Amazon undercuts rivals as seeks to make up ground in AI race
Amazon is significantly undercutting its competitors as it seeks to take the lead in the AI race and overcome one of the biggest hurdles in launching the tech at scale: cost.
Amazon is undercutting its competitors by up to 75 per cent as it seeks to take the lead in the artificial intelligence race and overcome one of the biggest hurdles in launching the technology at scale: cost.
Amazon Web Services (AWS) has released six new foundation models after the tech behemoth was perceived as falling behind rivals Microsoft and Google in the AI boom.
Even in the global cloud computing market Amazon’s lead slipped from 39.8 per cent share to 39 last year, while rival Microsoft rose from 21.5 to 23 per cent and Google jumped from 7.5 to 8.2 per cent, according to Gartner.

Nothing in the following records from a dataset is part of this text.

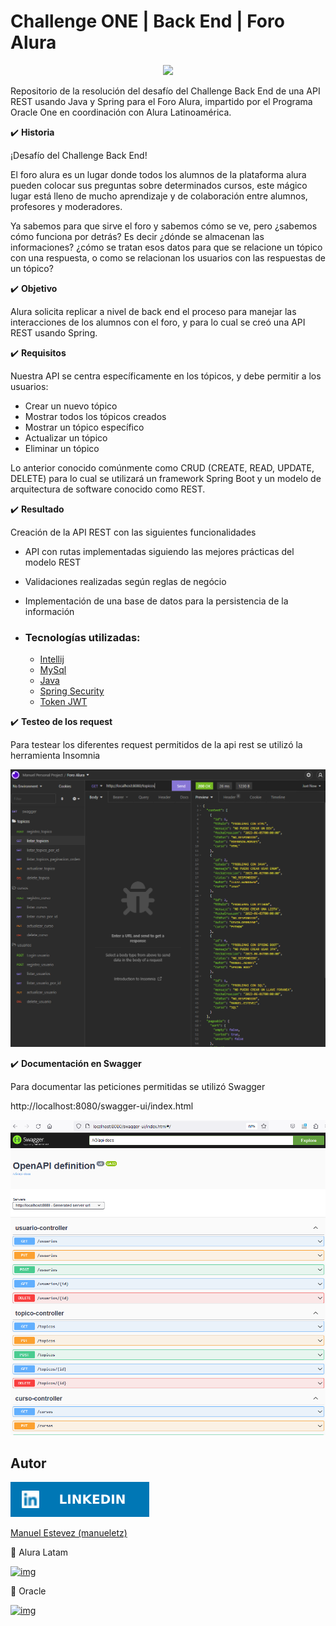 # Challenge ONE | Back End | Foro Alura 

<p align="center" >
     <img width="200" heigth="200" src="https://user-images.githubusercontent.com/91544872/209678377-70b50b21-33de-424c-bed8-6a71ef3406ff.png">
</p>

Repositorio de la resolución del desafío del Challenge Back End de una API REST usando Java y Spring para el Foro Alura,
impartido por el Programa Oracle One en coordinación con Alura Latinoamérica.

✔️ **Historia**

¡Desafío del Challenge Back End!

El foro alura es un lugar donde todos los alumnos de la plataforma alura pueden colocar sus preguntas sobre determinados cursos,
este mágico lugar está lleno de mucho aprendizaje y de colaboración entre alumnos, profesores y moderadores.

Ya sabemos para que sirve el foro y sabemos cómo se ve, pero ¿sabemos cómo funciona por detrás? Es decir ¿dónde se almacenan las informaciones? ¿cómo se tratan esos datos para que se relacione un tópico con una respuesta, o como se relacionan los usuarios con las respuestas de un tópico?

✔️ **Objetivo**

Alura solicita replicar a nivel de back end el proceso para manejar las interacciones de los alumnos con el foro, y para lo cual se creó una API REST usando Spring.

✔️ **Requisitos**

Nuestra API se centra específicamente en los tópicos, y debe permitir a los usuarios:

- Crear un nuevo tópico
- Mostrar todos los tópicos creados
- Mostrar un tópico específico
- Actualizar un tópico
- Eliminar un tópico

Lo anterior conocido comúnmente como CRUD (CREATE, READ, UPDATE, DELETE) para lo cual se utilizará un framework Spring Boot y un modelo de arquitectura de software conocido como REST.

✔️ **Resultado**

Creación de la API REST con las siguientes funcionalidades

- API con rutas implementadas siguiendo las mejores prácticas del modelo REST
- Validaciones realizadas según reglas de negócio
- Implementación de una base de datos para la persistencia de la información


- ### Tecnologías utilizadas:

  - [Intellij](https://www.jetbrains.com/)
  - [MySql](https://www.mysql.com/)
  - [Java](https://www.java.com/en/)
  - [Spring Security](https://start.spring.io/)
  - [Token JWT](https://jwt.io/)

✔️ **Testeo de los request**

Para testear los diferentes request permitidos de la api rest se utilizó la herramienta Insomnia

![img documentacion swagger](imagenesRepositorio/request-insomnia.png)

✔️ **Documentación en Swagger**

Para documentar las peticiones permitidas se utilizó Swagger

http://localhost:8080/swagger-ui/index.html

![img documentacion swagger](imagenesRepositorio/documentacion-swagger.png)

## Autor

<a href="https://www.linkedin.com/in/manuel-estevez-perfil/"><img src="imagenesRepositorio/linkedinlogo.svg"></a>

[Manuel Estevez (manueletz)](https://github.com/manueletz)


💙 Alura Latam

[![img](https://camo.githubusercontent.com/c00f87aeebbec37f3ee0857cc4c20b21fefde8a96caf4744383ebfe44a47fe3f/68747470733a2f2f696d672e736869656c64732e696f2f62616467652f2d4c696e6b6564496e2d2532333030373742353f7374796c653d666f722d7468652d6261646765266c6f676f3d6c696e6b6564696e266c6f676f436f6c6f723d7768697465)](https://www.linkedin.com/company/alura-latam/mycompany/)

🧡 Oracle

[![img](https://camo.githubusercontent.com/c00f87aeebbec37f3ee0857cc4c20b21fefde8a96caf4744383ebfe44a47fe3f/68747470733a2f2f696d672e736869656c64732e696f2f62616467652f2d4c696e6b6564496e2d2532333030373742353f7374796c653d666f722d7468652d6261646765266c6f676f3d6c696e6b6564696e266c6f676f436f6c6f723d7768697465)](https://www.linkedin.com/company/oracle/)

But AWS chief executive Matt Garman said it was “still incredibly early” days in generative – or conversational – AI, and Amazon’s strategy was to act like a neutral platform that offered business to a variety of AI models, including its own.
Australian businesses have been hesitant to adopt the technology at scale, despite having some success in boosting productivity in trials, with safety and security concerns.

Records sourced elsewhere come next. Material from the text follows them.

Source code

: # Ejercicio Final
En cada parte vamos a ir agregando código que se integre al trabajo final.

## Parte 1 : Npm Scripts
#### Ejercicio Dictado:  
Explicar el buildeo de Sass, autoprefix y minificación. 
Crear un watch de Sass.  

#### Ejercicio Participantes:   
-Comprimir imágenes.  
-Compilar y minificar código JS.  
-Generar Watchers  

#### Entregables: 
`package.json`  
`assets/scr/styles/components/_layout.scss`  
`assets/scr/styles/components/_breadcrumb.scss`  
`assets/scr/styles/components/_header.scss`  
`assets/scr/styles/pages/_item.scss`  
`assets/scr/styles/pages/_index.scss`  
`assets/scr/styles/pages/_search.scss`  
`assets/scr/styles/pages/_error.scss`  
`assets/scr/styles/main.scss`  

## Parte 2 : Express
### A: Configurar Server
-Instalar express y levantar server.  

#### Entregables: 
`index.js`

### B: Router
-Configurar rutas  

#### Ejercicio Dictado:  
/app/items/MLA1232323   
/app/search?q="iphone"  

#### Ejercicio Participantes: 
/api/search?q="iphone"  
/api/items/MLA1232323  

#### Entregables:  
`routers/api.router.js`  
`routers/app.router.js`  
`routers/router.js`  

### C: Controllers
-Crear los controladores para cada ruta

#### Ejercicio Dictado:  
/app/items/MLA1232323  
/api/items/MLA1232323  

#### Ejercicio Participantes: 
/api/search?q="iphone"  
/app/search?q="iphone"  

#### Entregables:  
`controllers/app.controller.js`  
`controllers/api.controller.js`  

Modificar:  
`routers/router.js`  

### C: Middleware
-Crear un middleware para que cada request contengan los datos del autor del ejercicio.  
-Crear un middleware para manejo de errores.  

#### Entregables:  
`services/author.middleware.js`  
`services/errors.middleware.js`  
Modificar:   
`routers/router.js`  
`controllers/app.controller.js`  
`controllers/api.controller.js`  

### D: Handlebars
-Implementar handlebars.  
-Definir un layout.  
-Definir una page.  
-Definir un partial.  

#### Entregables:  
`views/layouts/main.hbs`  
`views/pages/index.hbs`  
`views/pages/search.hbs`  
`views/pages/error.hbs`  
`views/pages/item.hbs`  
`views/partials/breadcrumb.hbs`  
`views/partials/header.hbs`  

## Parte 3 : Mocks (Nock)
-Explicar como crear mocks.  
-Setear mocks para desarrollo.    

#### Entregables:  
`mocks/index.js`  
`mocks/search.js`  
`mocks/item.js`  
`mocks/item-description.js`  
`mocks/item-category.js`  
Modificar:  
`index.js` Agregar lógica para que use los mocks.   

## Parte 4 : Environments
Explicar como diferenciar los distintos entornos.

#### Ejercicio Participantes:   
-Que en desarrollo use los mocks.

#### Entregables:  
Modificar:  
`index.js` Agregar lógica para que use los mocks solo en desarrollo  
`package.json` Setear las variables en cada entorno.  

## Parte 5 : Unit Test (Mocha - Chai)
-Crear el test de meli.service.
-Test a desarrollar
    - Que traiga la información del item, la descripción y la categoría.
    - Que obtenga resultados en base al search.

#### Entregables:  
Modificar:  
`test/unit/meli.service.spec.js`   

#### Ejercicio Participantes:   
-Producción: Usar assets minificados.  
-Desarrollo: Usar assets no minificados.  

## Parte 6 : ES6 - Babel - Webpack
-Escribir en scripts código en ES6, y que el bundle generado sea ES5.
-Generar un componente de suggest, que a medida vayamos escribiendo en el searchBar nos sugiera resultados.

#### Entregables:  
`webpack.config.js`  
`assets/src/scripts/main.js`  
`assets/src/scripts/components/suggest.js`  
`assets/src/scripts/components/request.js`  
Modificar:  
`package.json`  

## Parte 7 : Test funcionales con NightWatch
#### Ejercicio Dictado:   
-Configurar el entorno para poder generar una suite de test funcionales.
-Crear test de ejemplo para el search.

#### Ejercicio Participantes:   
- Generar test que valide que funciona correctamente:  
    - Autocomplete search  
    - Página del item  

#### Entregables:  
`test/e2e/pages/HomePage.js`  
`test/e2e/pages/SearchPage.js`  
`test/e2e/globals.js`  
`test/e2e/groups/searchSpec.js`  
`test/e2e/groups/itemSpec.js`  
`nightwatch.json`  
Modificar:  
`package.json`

AWS Australia managing director Rianne van Veldhuizen said cost was another big hurdle.
“The minute you scale, the cost grows exponentially,” Ms van Veldhuizen said, adding that some customers had switched models because the cost was not sustainable.
She said this was why having a multi-model platform, like Amazon Bedrock, was crucial.
“The minute that customers use Amazon Bedrock, they can basically pick a different model that suits their needs.”
Bedrock includes models from companies including Anthropic, Meta and Mistral AI as well as Amazon’s six new models. Ms van Veldhuizen said three of Amazon’s new models were “at least 75 per cent less expensive than the best-performing models in their respective intelligence class”.
“That’s going to be a needle mover for us, apart from the fact that we offer them choice,” she said.
Amazon’s new Nova models include text-only option Amazon Nova Micro, which Ms van Veldhuizen said delivered low latency responses at a low cost, and Amazon Nova Lite, a multi-modal offering for processing image, video and text inputs. There is also a Pro and Premier option as well as Amazon Nova Canvas for generating images and Amazon Noval Reel for producing realistic videos from text inputs.
Last month Amazon invested an additional $US4bn in Anthropic, doubling its investment in the AI start-up to $US8bn. Google has also agreed to invest up to $US2bn in Anthropic, while Microsoft has reportedly invested more than $US13bn in ChatGPT maker OpenAI.
Amazon says it now has about 1000 generative AI applications, with Commonwealth Bank, Atlassian and health insurer NIB among its Australian customers.
“NIB use Amazon Bedrock for their call centre support centres. It’s early days … but what they have found is that it reduced their after-call work by 20 per cent already,” Ms van Veldhuizen said.
Google Cloud chief executive Thomas Kurian took a veiled swipe at AWS earlier this year, saying it had no AI experience.
Ms Van Veldhuizen dismissed those comments.
“He probably needs to look at the Amazon fulfilment centres. We’ve been using AI for over 20 years.”
Amazon is aiming to make its data centres, which form the backbone of AI, more environmentally friendly by limiting water and power use. At its Reinvent conference in Las Vegas this month it unveiled a new data centre design, which includes a 46 per cent reduction in mechanical energy consumption and offers customers 12 per cent more computing capacity.Jenna Leiner, Asia Pacific sustainability lead for AWS, said the redesign was modular, meaning it could be retrofitted in its Australian data centres. Although Amazon doesn’t have a rollout date yet. But Ms Leiner said AWS’s data centre in Melbourne was already on target, with a power usage effectiveness score of 1.08 – with 1.0 being the optimal score.